If you read the BMJ article ( then you can make up your own mind based on the evidence/lack of evidence of whether they actually are beneficial..?!

Tuesday, 21 August 2012

Seymour Medical Practice W/E

I had another two days of work experience last week at another General Practice in Bristol but this time in Easton rather than Hartcliffe.

It was very ineteresting to see the difference between the two Practices in terms of the way that they were run but also the cohort of patients that they had on their books. In Easton the patients were mainly of Caribbean, Central African or Indian origin opposed to the white cohort in Harcliffe. The issues that arose from the patients were also very different in Easton with less depression and long term illness but more cancers and varied illnesses. Due to there being a large number of African and Caribbean patients there was a lot of Prostate Cancer in the male patients, as the incidence of prostate cance is higher in black men than those of other ethnicities ( with a lot of men coming in for the latter end of their courses of injections to control the cancer. 

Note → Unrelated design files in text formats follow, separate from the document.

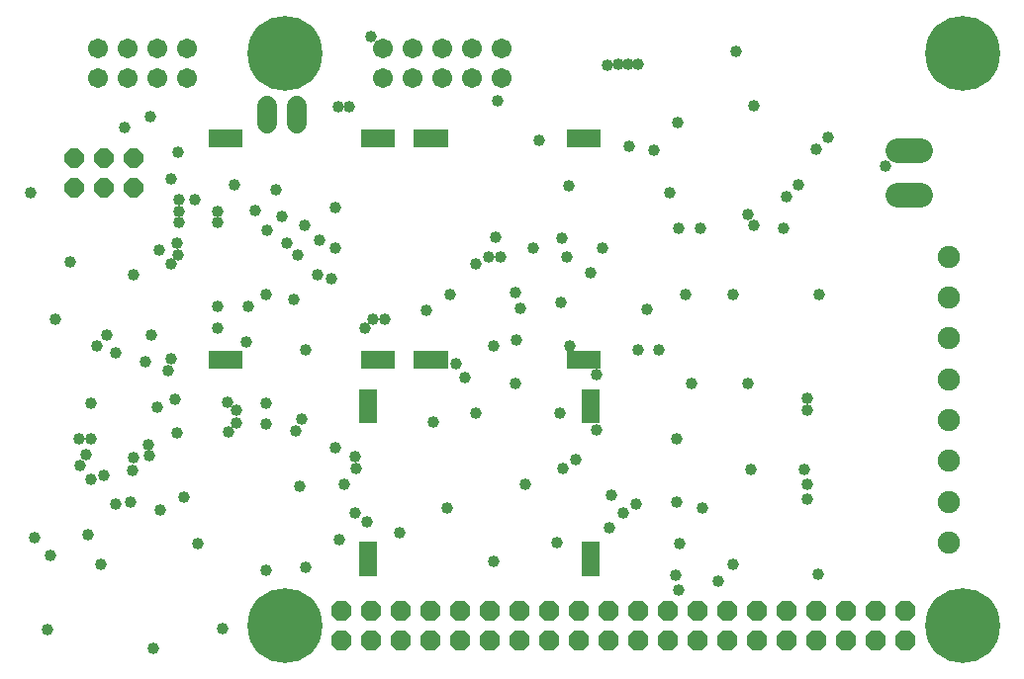
<source format=gbr>
G04 EAGLE Gerber RS-274X export*
G75*
%MOMM*%
%FSLAX34Y34*%
%LPD*%
%AMOC8*
5,1,8,0,0,1.08239X$1,22.5*%
G01*
%ADD10C,1.711200*%
%ADD11C,1.903200*%
%ADD12C,2.108200*%
%ADD13C,6.403200*%
%ADD14P,1.869504X8X202.500000*%
%ADD15R,1.511200X1.511200*%
%ADD16P,1.759533X8X22.500000*%
%ADD17C,1.727200*%
%ADD18C,1.009600*%


D10*
X421640Y530860D03*
X421640Y505460D03*
X396240Y530860D03*
X396240Y505460D03*
X370840Y530860D03*
X370840Y505460D03*
X345440Y530860D03*
X345440Y505460D03*
X320040Y530860D03*
X320040Y505460D03*
D11*
X803640Y107370D03*
X803640Y142370D03*
X803640Y177370D03*
X803640Y212370D03*
X803640Y247370D03*
X803640Y282370D03*
X803640Y317370D03*
X803640Y352370D03*
D12*
X779145Y405130D02*
X760095Y405130D01*
X760095Y443230D02*
X779145Y443230D01*
D10*
X152400Y530860D03*
X152400Y505460D03*
X127000Y530860D03*
X127000Y505460D03*
X101600Y530860D03*
X101600Y505460D03*
X76200Y530860D03*
X76200Y505460D03*
D13*
X815900Y526340D03*
X235900Y526340D03*
X235900Y36340D03*
X815900Y36340D03*
D14*
X767200Y49040D03*
X741800Y49040D03*
X716400Y49040D03*
X691000Y49040D03*
X665600Y49040D03*
X640200Y49040D03*
X767200Y23640D03*
X741800Y23640D03*
X716400Y23640D03*
X691000Y23640D03*
X665600Y23640D03*
X640200Y23640D03*
X614800Y49040D03*
X614800Y23640D03*
X589400Y49040D03*
X564000Y49040D03*
X538600Y49040D03*
X513200Y49040D03*
X487800Y49040D03*
X462400Y49040D03*
X589400Y23640D03*
X564000Y23640D03*
X538600Y23640D03*
X513200Y23640D03*
X487800Y23640D03*
X462400Y23640D03*
X437000Y49040D03*
X437000Y23640D03*
X411600Y49040D03*
X386200Y49040D03*
X360800Y49040D03*
X335400Y49040D03*
X310000Y49040D03*
X284600Y49040D03*
X411600Y23640D03*
X386200Y23640D03*
X360800Y23640D03*
X335400Y23640D03*
X310000Y23640D03*
X284600Y23640D03*
D15*
X322720Y263760D03*
X308720Y263760D03*
X178020Y263760D03*
X192020Y263760D03*
X178020Y453760D03*
X192020Y453760D03*
X322720Y453760D03*
X308720Y453760D03*
X498480Y263640D03*
X484480Y263640D03*
X353780Y263640D03*
X367780Y263640D03*
X353780Y453640D03*
X367780Y453640D03*
X498480Y453640D03*
X484480Y453640D03*
X307480Y86540D03*
X307480Y100540D03*
X307480Y231240D03*
X307480Y217240D03*
X497480Y231240D03*
X497480Y217240D03*
X497480Y86540D03*
X497480Y100540D03*
D16*
X55880Y411480D03*
X55880Y436880D03*
X81280Y411480D03*
X81280Y436880D03*
X106680Y411480D03*
X106680Y436880D03*
D17*
X220980Y466090D02*
X220980Y481330D01*
X246380Y481330D02*
X246380Y466090D01*
D18*
X32338Y33020D03*
X182340Y33560D03*
X193040Y414020D03*
X619760Y320040D03*
X579120Y320040D03*
X619760Y88900D03*
X622300Y528320D03*
X693420Y320040D03*
X143256Y201168D03*
X35052Y96012D03*
X138684Y265176D03*
X497840Y338582D03*
X571754Y467106D03*
X551688Y443738D03*
X453644Y452120D03*
X377190Y320040D03*
X471932Y313182D03*
X433832Y280924D03*
X570992Y196342D03*
X469138Y107696D03*
X414782Y91440D03*
X334010Y116078D03*
X254000Y272288D03*
X91186Y270002D03*
X18034Y407162D03*
X123444Y16510D03*
X692150Y80010D03*
X520954Y516890D03*
X512318Y516636D03*
X529590Y516890D03*
X538480Y517144D03*
X565150Y406908D03*
X448564Y359664D03*
X472694Y368046D03*
X265938Y366776D03*
X138176Y419100D03*
X98552Y462534D03*
X116586Y262382D03*
X254000Y86360D03*
X219710Y83820D03*
X749808Y429768D03*
X228600Y409956D03*
X210312Y391668D03*
X51816Y347472D03*
X662940Y376428D03*
X637032Y379476D03*
X39624Y298704D03*
X70104Y196596D03*
X70104Y161544D03*
X149352Y146304D03*
X103632Y141732D03*
X135636Y254508D03*
X78740Y88900D03*
X67310Y114300D03*
X546100Y307340D03*
X574040Y106680D03*
X287020Y157480D03*
X680720Y170180D03*
X441960Y157480D03*
X635000Y170180D03*
X417576Y486156D03*
X416052Y368808D03*
X80772Y164592D03*
X120396Y472440D03*
X306324Y124968D03*
X248412Y155448D03*
X65532Y182880D03*
X74676Y275844D03*
X83820Y284988D03*
X513588Y120396D03*
X525780Y132588D03*
X144780Y441960D03*
X60960Y173736D03*
X91440Y140208D03*
X569976Y79248D03*
X536448Y140208D03*
X432816Y243840D03*
X390144Y248412D03*
X275844Y333756D03*
X202692Y278892D03*
X70104Y227076D03*
X606552Y74676D03*
X632460Y388620D03*
X233172Y387096D03*
X220980Y374904D03*
X59436Y196596D03*
X161036Y106426D03*
X295656Y132588D03*
X362712Y210312D03*
X409956Y352044D03*
X478536Y413004D03*
X637032Y481584D03*
X374904Y137160D03*
X502920Y204216D03*
X556260Y272796D03*
X282836Y110109D03*
X632460Y243840D03*
X437388Y307848D03*
X304800Y291084D03*
X128016Y358140D03*
X106680Y336804D03*
X106680Y179832D03*
X573024Y67056D03*
X129540Y135636D03*
X219456Y227076D03*
X219456Y320040D03*
X278892Y394716D03*
X530352Y446532D03*
X297180Y170688D03*
X473964Y170688D03*
X278892Y188976D03*
X484632Y178308D03*
X295656Y181356D03*
X515112Y147828D03*
X245364Y202692D03*
X414528Y275844D03*
X219456Y208788D03*
X321564Y298704D03*
X249936Y213360D03*
X420624Y352044D03*
X477012Y352044D03*
X591312Y376428D03*
X278892Y359664D03*
X573024Y376428D03*
X138684Y345948D03*
X399288Y345948D03*
X432816Y321564D03*
X537972Y272796D03*
X144780Y353568D03*
X246888Y353568D03*
X263652Y336804D03*
X382524Y260604D03*
X502920Y251460D03*
X583692Y243840D03*
X121920Y284988D03*
X178308Y291084D03*
X178308Y309372D03*
X204216Y309372D03*
X243840Y315468D03*
X310896Y298704D03*
X356616Y306324D03*
X399288Y217932D03*
X470916Y217932D03*
X592836Y137160D03*
X143256Y364236D03*
X237744Y364236D03*
X252984Y379476D03*
X507492Y359664D03*
X480060Y275844D03*
X571500Y141732D03*
X119380Y191198D03*
X187992Y202309D03*
X119844Y181610D03*
X194310Y209550D03*
X105156Y169164D03*
X194310Y220980D03*
X142087Y229870D03*
X186690Y227330D03*
X127000Y223520D03*
X690880Y444500D03*
X701040Y454660D03*
X665480Y403860D03*
X675640Y414020D03*
X683260Y220980D03*
X683260Y231140D03*
X683260Y144780D03*
X683260Y157480D03*
X290988Y480600D03*
X178530Y381572D03*
X145574Y381572D03*
X281400Y480600D03*
X178530Y391160D03*
X145574Y391160D03*
X309880Y541020D03*
X145574Y400748D03*
X159226Y400748D03*
X21336Y111252D03*
M02*

</source>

There were a number of ethical situations raised in my time there. For example there were issues to do with the taking of medication and one man had not been taking it for some weeks, ignoring the doctors advice that it would be beneficial to his health. As it is not possible to force someone to take their tablets the doctor therefore gave a balanced argument for and against why he should take his pills and gave him the choice based on the data from drug trials and the discussion that they had had as to whether he should now continue with the drugs.

Another example was where someone was suspected of having lung cancer having spread from another part of his body, which he had already had operations for. It was then discussed whether he would like to attempt another operation to remove this next tumor which could soon be fatal. But he wished not to have any more surgery for the time being and wanted to try alternative herbal medicines. He thought that maybe this would be better than conventional medicine, as he had once seen someone get better on them and also believed in miracles. The doctor once again gave a balanced argument as to the benefits and risks of these medicines and gave the facts of the lack of data to suggest that they work efficiently and effectively in all patients.

I also spent time with one of the practice nurses who was in charge of the 'Stop Smoking' programme at the practice and consultations to do with malaria tablets and the options available and also asthma check ups.

It was just like Hillview Medical Practice in terms of the volume of patients through the doors every day and the number of patients on the books, but it was very evident as to the differences between the two practices in terms of the people that attended and the different sort of issues that they brought with them.